The act of queering theology is not just relevant to sexual and gender minorities, however. It becomes a tool of much larger scope, allowing us to create space for a diverse array of individuals, regardless of their race, culture, economic status, religion, physical or mental ability, age, or any other factor which may serve as a locus of identity either to themselves or as perceived by others.

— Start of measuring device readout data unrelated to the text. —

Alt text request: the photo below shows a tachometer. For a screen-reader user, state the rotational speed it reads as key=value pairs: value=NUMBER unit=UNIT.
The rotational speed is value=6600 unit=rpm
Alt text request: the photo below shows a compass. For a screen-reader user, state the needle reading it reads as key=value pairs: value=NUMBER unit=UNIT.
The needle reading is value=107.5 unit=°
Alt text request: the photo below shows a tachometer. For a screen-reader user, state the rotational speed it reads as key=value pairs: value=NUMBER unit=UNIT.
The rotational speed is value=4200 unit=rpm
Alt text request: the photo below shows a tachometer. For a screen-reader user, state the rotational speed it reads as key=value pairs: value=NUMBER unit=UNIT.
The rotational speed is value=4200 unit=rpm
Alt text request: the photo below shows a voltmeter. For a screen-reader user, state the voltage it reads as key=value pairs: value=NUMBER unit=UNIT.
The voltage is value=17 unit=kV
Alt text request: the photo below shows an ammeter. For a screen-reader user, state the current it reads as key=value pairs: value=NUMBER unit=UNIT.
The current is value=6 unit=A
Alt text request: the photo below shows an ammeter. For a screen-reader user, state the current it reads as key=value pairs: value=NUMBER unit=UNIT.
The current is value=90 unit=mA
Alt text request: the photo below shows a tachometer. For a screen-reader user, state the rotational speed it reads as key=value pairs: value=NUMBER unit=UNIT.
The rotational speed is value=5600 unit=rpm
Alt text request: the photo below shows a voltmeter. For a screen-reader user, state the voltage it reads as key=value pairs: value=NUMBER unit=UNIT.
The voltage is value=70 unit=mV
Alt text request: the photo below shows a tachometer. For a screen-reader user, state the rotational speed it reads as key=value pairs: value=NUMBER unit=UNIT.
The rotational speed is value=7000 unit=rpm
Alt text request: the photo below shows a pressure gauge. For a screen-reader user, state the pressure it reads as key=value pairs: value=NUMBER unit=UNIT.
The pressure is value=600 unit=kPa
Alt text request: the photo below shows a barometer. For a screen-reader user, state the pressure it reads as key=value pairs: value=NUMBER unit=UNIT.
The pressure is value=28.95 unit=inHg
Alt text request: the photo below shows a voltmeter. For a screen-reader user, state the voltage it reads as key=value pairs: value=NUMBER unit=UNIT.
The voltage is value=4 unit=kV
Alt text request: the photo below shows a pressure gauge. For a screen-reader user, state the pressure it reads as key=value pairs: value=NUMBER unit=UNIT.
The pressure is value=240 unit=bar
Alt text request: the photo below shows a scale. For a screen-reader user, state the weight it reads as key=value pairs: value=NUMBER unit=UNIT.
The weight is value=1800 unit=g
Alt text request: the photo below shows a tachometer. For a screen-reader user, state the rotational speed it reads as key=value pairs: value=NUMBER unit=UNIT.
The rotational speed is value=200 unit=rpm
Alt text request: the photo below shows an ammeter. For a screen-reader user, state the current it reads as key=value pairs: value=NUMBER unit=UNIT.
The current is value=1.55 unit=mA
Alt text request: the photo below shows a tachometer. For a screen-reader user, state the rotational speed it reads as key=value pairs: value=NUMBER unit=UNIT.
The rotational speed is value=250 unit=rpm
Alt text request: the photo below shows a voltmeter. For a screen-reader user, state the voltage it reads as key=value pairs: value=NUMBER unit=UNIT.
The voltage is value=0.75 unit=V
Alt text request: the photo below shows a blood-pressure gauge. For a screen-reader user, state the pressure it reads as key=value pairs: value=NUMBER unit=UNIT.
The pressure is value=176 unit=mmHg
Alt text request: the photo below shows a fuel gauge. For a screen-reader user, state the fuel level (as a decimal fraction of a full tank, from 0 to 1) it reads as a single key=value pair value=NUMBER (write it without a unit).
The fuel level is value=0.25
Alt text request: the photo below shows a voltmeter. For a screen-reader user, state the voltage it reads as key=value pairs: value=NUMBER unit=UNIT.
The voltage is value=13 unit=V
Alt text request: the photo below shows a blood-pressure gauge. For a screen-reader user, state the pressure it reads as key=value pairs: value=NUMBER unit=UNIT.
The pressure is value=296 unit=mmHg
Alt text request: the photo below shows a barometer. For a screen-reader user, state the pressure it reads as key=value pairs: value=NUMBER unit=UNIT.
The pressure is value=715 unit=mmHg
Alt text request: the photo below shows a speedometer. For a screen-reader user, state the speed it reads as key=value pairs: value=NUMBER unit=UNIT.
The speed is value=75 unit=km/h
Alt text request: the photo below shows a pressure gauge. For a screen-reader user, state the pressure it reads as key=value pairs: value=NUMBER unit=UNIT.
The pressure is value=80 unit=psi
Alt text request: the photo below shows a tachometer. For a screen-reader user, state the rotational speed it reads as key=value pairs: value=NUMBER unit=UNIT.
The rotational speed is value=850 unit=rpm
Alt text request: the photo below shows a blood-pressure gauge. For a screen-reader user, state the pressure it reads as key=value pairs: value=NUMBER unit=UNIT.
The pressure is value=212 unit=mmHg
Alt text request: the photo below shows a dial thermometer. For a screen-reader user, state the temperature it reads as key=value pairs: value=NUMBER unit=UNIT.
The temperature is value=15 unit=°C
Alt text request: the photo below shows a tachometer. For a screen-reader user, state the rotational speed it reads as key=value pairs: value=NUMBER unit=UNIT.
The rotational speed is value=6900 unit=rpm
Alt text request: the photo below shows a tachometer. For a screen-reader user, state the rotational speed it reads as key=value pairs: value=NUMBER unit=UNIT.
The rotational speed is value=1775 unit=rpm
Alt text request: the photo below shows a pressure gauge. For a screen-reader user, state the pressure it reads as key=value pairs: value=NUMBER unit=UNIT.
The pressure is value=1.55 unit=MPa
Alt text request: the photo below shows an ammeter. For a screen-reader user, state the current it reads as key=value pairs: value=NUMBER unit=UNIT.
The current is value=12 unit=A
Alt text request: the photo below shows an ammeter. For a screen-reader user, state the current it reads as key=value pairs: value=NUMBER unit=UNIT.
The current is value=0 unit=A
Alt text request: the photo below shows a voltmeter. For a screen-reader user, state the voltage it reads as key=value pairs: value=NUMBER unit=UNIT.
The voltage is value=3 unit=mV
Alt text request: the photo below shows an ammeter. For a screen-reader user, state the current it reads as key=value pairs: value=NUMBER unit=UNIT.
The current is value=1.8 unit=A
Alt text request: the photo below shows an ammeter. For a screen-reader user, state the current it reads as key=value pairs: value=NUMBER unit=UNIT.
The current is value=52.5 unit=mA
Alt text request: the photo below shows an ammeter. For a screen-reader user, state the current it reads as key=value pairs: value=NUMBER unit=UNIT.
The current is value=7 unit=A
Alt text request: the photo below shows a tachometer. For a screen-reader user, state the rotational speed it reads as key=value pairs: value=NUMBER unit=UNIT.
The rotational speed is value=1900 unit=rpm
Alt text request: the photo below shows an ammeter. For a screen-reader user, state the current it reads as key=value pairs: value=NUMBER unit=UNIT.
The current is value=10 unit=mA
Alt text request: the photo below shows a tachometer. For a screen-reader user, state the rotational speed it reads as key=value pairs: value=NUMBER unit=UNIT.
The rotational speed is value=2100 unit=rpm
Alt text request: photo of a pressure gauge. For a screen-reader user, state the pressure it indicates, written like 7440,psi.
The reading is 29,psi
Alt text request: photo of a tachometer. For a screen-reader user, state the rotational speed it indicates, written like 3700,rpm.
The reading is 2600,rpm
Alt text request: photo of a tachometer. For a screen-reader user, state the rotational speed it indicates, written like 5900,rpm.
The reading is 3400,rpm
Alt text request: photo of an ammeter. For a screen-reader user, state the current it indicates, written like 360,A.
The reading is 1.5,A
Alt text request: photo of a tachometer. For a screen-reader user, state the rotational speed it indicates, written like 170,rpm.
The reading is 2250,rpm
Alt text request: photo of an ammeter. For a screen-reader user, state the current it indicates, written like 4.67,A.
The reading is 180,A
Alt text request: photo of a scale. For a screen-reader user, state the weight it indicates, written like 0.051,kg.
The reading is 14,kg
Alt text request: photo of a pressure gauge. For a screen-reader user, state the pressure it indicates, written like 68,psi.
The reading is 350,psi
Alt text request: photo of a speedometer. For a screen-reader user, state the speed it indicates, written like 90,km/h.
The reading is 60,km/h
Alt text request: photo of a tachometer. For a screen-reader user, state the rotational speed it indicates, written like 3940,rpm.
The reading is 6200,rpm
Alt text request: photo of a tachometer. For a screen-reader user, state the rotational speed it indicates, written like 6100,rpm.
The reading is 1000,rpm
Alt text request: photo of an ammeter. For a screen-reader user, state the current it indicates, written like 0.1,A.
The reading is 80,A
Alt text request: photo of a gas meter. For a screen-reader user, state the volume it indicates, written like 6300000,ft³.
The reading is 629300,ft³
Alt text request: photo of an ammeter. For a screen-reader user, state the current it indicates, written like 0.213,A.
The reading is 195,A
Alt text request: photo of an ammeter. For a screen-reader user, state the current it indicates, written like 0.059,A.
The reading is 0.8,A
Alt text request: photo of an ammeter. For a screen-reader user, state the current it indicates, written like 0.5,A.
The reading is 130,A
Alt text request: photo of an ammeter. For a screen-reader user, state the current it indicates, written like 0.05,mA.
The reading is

Queer theology is, at its heart, a discursive, social-justice centered, liberationist approach to matters of religion and faith. Goss notes that as an act, “[q]ueering is ultimately opening space to new immigrant identities to articulate their own perspectives” (50). Through a willingness to engage in dialogue, however challenging, we work toward making the religious experience one which has relevance to an underserved and underrepresented population. There currently exists a culture of shame which bars us from serving those who we perceive as different. Through letting go of our attachment to binary frameworks and respecting the multiplicity of identities that comprise every person’s experience, we become better advocates and allies for the populations we serve. By employing a queer perspective, we can work to reclaim theology from its service to existing systemic institutionalized prejudice. With a queer theology, we can reclaim religion and faith to serve all of humanity by radically, actively accepting every person with respect and compassion.
Works Cited
Rodriguez, Eric M. “At the Intersection of Church and Gay: A Review of the Psychological Research on Gay and Lesbian Christians.” Journal of Homosexuality 57.1 (2010): 5-38. Academic Search Complete. Web. 15 May, 2012.
Goss, Robert F. “Queer Theologies as Transgressive Metaphors: New Paradigms for Hybrid Sexual Theologies.” Theology & Sexuality: The Journal of the Institute for the Study of Christianity & Sexuality 5.10 (1999): 43. Academic Search Complete. Web. 15 May 2012.
Halperin, David M. Saint Foucault: Towards a Gay Hagiography. New York: Oxford UP, 1995. Print.
Michalik, Regina. “The Desire for Philosophy: An Interview with Judith Butler.” Lolapress.org. Lola Press, 2001. Web. 15 May 2012.
Yip, Andrew K. T. “Queering Religious Texts: An Exploration of British Non-Heterosexual Christians and Muslims Strategy of Constructing Sexuality- Affirming Hermeneutics.” Sociology 39.1 (2005): 47-65. Academic Search Complete. Web. 15 May 2012.
This paper was originally written for Foundations of Religious Studies and Philosophy, offered at Marylhurst University, Winter 2012.